### Exercise aim
Lay out every line of the material below as a numbered list, skipping blank lines. Leave the pictures out of your answer.

(Extracted data entries)
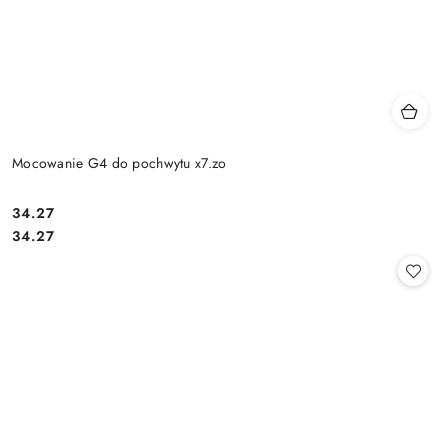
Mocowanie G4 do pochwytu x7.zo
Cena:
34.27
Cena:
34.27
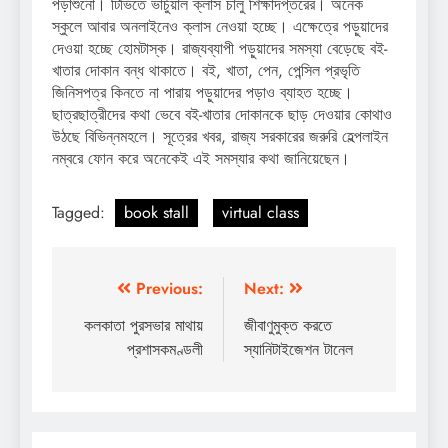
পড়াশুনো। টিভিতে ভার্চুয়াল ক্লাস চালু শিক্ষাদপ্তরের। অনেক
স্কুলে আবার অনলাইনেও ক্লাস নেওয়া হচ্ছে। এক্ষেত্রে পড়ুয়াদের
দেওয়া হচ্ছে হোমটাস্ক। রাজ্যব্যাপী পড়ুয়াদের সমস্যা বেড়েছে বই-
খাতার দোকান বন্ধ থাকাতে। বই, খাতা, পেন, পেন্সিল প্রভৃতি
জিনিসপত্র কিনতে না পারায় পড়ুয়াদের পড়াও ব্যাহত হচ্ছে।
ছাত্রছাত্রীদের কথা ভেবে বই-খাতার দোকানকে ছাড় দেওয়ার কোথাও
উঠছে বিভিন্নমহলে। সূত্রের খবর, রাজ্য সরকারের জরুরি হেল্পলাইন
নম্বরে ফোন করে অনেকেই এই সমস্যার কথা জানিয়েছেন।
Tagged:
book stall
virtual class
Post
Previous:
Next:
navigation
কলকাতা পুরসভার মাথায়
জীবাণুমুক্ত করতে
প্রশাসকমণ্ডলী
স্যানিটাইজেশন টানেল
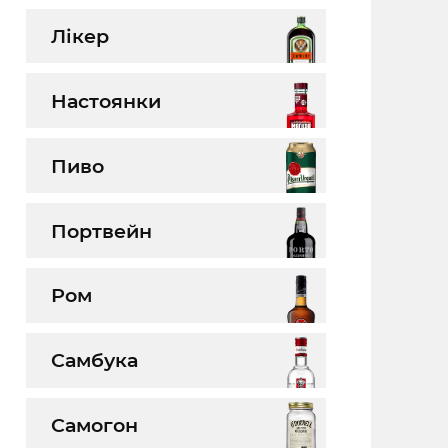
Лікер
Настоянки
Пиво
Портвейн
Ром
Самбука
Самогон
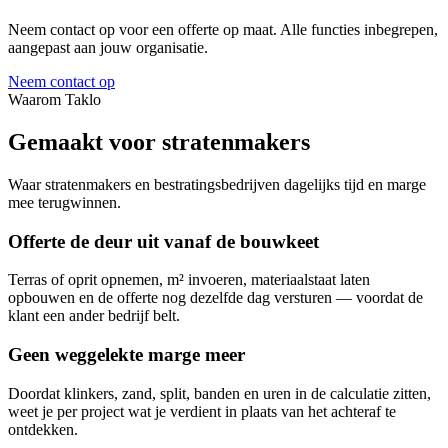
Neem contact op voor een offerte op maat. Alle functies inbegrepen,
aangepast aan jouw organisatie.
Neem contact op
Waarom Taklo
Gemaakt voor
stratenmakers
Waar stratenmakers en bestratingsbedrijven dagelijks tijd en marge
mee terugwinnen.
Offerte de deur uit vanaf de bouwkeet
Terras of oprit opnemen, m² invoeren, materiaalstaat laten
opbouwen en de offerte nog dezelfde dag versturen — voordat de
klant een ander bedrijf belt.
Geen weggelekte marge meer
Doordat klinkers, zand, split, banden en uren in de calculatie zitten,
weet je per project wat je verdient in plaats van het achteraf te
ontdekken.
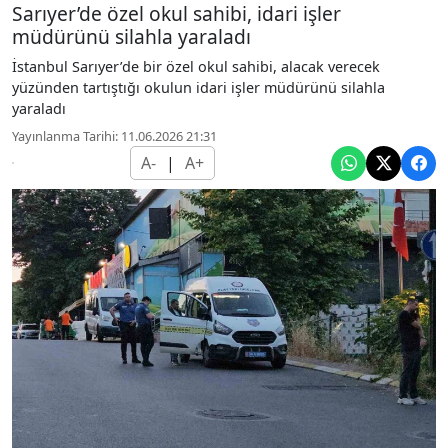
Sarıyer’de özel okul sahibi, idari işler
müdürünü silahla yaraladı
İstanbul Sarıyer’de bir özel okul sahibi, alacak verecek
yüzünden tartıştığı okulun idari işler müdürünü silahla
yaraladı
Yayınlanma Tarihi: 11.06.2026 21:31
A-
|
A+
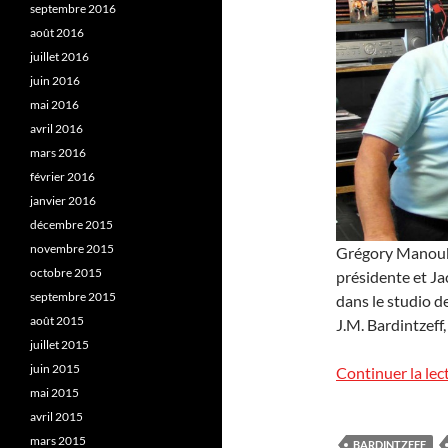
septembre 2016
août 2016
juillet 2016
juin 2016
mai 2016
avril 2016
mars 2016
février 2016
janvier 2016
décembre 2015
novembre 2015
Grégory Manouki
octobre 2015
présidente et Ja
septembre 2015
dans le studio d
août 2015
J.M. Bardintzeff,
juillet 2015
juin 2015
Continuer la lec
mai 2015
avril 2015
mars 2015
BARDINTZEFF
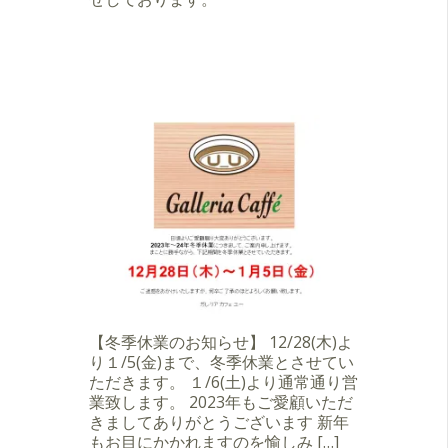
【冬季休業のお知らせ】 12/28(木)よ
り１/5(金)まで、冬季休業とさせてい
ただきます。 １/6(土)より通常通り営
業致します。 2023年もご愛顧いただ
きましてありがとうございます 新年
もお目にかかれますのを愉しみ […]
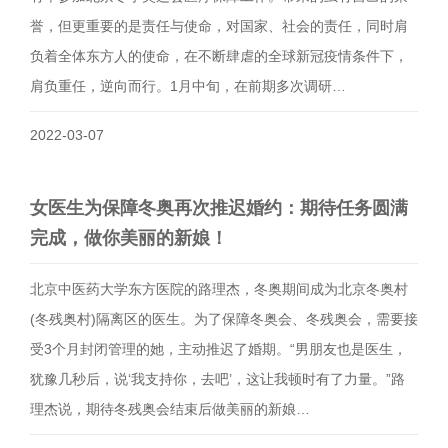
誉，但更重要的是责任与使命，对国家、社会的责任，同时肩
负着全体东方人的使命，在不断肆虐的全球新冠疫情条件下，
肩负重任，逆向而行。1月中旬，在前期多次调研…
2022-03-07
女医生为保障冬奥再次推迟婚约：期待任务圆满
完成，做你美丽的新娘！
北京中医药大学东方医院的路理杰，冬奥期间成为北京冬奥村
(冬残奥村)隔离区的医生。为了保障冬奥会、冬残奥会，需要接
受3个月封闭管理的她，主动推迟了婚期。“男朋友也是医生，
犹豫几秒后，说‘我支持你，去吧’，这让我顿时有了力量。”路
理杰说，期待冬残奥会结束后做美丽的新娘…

### Response
1. Mocowanie G4 do pochwytu x7.zo
2. Cena:
3. 34.27
4. Cena:
5. 34.27
6. পড়াশুনো। টিভিতে ভার্চুয়াল ক্লাস চালু শিক্ষাদপ্তরের। অনেক
7. স্কুলে আবার অনলাইনেও ক্লাস নেওয়া হচ্ছে। এক্ষেত্রে পড়ুয়াদের
8. দেওয়া হচ্ছে হোমটাস্ক। রাজ্যব্যাপী পড়ুয়াদের সমস্যা বেড়েছে বই-
9. খাতার দোকান বন্ধ থাকাতে। বই, খাতা, পেন, পেন্সিল প্রভৃতি
10. জিনিসপত্র কিনতে না পারায় পড়ুয়াদের পড়াও ব্যাহত হচ্ছে।
11. ছাত্রছাত্রীদের কথা ভেবে বই-খাতার দোকানকে ছাড় দেওয়ার কোথাও
12. উঠছে বিভিন্নমহলে। সূত্রের খবর, রাজ্য সরকারের জরুরি হেল্পলাইন
13. নম্বরে ফোন করে অনেকেই এই সমস্যার কথা জানিয়েছেন।
14. Tagged:
15. book stall
16. virtual class
17. Post
18. Previous:
19. Next:
20. navigation
21. কলকাতা পুরসভার মাথায়
22. জীবাণুমুক্ত করতে
23. প্রশাসকমণ্ডলী
24. স্যানিটাইজেশন টানেল
25. Лікер
26. Настоянки
27. Пиво
28. Портвейн
29. Ром
30. Самбука
31. Самогон
32. Neem contact op voor een offerte op maat. Alle functies inbegrepen,
33. aangepast aan jouw organisatie.
34. Neem contact op
35. Waarom Taklo
36. Gemaakt voor
37. stratenmakers
38. Waar stratenmakers en bestratingsbedrijven dagelijks tijd en marge
39. mee terugwinnen.
40. Offerte de deur uit vanaf de bouwkeet
41. Terras of oprit opnemen, m² invoeren, materiaalstaat laten
42. opbouwen en de offerte nog dezelfde dag versturen — voordat de
43. klant een ander bedrijf belt.
44. Geen weggelekte marge meer
45. Doordat klinkers, zand, split, banden en uren in de calculatie zitten,
46. weet je per project wat je verdient in plaats van het achteraf te
47. ontdekken.
48. Sarıyer’de özel okul sahibi, idari işler
49. müdürünü silahla yaraladı
50. İstanbul Sarıyer’de bir özel okul sahibi, alacak verecek
51. yüzünden tartıştığı okulun idari işler müdürünü silahla
52. yaraladı
53. Yayınlanma Tarihi: 11.06.2026 21:31
54. A-
55. |
56. A+
57. septembre 2016
58. août 2016
59. juillet 2016
60. juin 2016
61. mai 2016
62. avril 2016
63. mars 2016
64. février 2016
65. janvier 2016
66. décembre 2015
67. novembre 2015
68. Grégory Manouki
69. octobre 2015
70. présidente et Ja
71. septembre 2015
72. dans le studio d
73. août 2015
74. J.M. Bardintzeff,
75. juillet 2015
76. juin 2015
77. Continuer la lec
78. mai 2015
79. avril 2015
80. mars 2015
81. BARDINTZEFF
82. 【冬季休業のお知らせ】 12/28(木)よ
83. り１/5(金)まで、冬季休業とさせてい
84. ただきます。 １/6(土)より通常通り営
85. 業致します。 2023年もご愛顧いただ
86. きましてありがとうございます 新年
87. もお目にかかれますのを愉しみ […]
88. 誉，但更重要的是责任与使命，对国家、社会的责任，同时肩
89. 负着全体东方人的使命，在不断肆虐的全球新冠疫情条件下，
90. 肩负重任，逆向而行。1月中旬，在前期多次调研…
91. 2022-03-07
92. 女医生为保障冬奥再次推迟婚约：期待任务圆满
93. 完成，做你美丽的新娘！
94. 北京中医药大学东方医院的路理杰，冬奥期间成为北京冬奥村
95. (冬残奥村)隔离区的医生。为了保障冬奥会、冬残奥会，需要接
96. 受3个月封闭管理的她，主动推迟了婚期。“男朋友也是医生，
97. 犹豫几秒后，说‘我支持你，去吧’，这让我顿时有了力量。”路
98. 理杰说，期待冬残奥会结束后做美丽的新娘…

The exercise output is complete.